# Ceiling has cracked around chimney



## JulieL (Jan 26, 2011)

I'm looking for ideas as to why my ceiling has cracked around my chimney.  The fireplace sits in between the living room and dining room, so it's completely inside the house.  I can't feel any dampness.  I've posted pictures.


----------



## TxBuilder (Jan 26, 2011)

Got any pics?


----------



## inspectorD (Jan 26, 2011)

How old is the home, and what is the foundation made of,do you have a dirt basement or crawlspace.....and how much snow is on the roof? Pictures of the inside attic space would also help.


----------



## oldognewtrick (Jan 26, 2011)

TxBuilder said:


> Got any pics?



Pics are in the repair and remodel gallery.

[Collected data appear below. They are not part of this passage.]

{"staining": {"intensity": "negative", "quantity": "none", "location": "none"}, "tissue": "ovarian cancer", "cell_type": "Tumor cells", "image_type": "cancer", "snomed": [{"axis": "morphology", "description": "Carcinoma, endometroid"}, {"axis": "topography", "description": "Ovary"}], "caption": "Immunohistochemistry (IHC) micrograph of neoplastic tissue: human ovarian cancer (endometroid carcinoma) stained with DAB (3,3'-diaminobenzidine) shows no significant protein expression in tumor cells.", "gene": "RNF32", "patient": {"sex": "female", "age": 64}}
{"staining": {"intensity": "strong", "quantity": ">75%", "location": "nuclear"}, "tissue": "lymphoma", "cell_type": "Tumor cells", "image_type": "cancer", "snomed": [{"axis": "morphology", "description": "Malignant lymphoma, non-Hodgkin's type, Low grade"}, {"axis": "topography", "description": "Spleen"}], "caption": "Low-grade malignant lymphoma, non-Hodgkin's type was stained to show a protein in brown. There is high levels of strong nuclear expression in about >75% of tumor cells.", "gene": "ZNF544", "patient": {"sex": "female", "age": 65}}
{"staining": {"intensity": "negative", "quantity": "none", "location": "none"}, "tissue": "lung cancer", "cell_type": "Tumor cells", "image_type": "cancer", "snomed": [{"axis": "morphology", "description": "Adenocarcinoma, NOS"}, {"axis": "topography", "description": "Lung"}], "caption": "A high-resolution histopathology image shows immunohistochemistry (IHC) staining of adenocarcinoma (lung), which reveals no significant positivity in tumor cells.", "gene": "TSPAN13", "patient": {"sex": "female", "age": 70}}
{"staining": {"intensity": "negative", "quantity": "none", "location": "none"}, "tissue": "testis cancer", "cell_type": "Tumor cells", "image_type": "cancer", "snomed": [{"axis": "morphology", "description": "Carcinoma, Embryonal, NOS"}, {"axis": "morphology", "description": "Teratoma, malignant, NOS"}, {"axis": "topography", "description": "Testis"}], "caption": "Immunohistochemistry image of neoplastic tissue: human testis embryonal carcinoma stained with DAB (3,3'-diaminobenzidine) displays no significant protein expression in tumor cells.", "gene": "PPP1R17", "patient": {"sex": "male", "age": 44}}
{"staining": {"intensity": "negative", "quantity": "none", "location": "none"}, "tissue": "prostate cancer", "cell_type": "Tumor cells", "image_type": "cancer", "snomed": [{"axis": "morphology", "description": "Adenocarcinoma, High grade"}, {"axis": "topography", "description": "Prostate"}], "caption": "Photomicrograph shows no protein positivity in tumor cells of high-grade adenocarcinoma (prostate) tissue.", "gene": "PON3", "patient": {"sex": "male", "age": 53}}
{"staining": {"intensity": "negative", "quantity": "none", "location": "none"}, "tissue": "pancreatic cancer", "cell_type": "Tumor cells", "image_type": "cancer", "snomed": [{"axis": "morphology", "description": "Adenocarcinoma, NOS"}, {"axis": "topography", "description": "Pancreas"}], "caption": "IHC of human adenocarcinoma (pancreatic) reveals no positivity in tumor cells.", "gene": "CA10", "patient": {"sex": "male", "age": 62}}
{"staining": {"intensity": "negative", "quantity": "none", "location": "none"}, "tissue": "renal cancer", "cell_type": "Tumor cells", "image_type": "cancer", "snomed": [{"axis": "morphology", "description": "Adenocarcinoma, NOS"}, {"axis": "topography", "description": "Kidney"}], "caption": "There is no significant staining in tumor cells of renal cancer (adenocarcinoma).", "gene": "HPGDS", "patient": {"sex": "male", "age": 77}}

Julie looks like settling cracks or you have had some structure movement. The pics do not look to be moisture related. Has anyone been in the attic lately and stacked anything near the chimney or stepped off a ceiling joist?


----------



## nealtw (Jan 27, 2011)

Do you have heated basement or cold crawl space? This looks a little like a frost thing. The footing for the chimney may not of been placed deep enough. If so you first problem will show up on the flashing between the roof and the chimney.


----------



## JulieL (Jan 28, 2011)

It was built in 1973.  Rambler with basement.  Attic is filled with insulation (It's cold up there).  My dad went up there yesterday and he didn't see any water coming in due to the snow on the roof.  There isn't anything around the chimney except for the wood that the dry wall is anchored to.  The chimney does go down to the basement, which is heated.


----------



## nealtw (Jan 28, 2011)

something moved and it dosn't sound like the chimney, how much snow was on the roof when this happened? You will want to watch for leaks when the snow melts, and check the flashing then. Any other new drywall cracks around the exterior walls?


----------



## JulieL (Jan 29, 2011)

Found something online about truss uplift, and it sounds like this could be a reasonable explanation.  
Truss Uplift and Ceiling Cracks


----------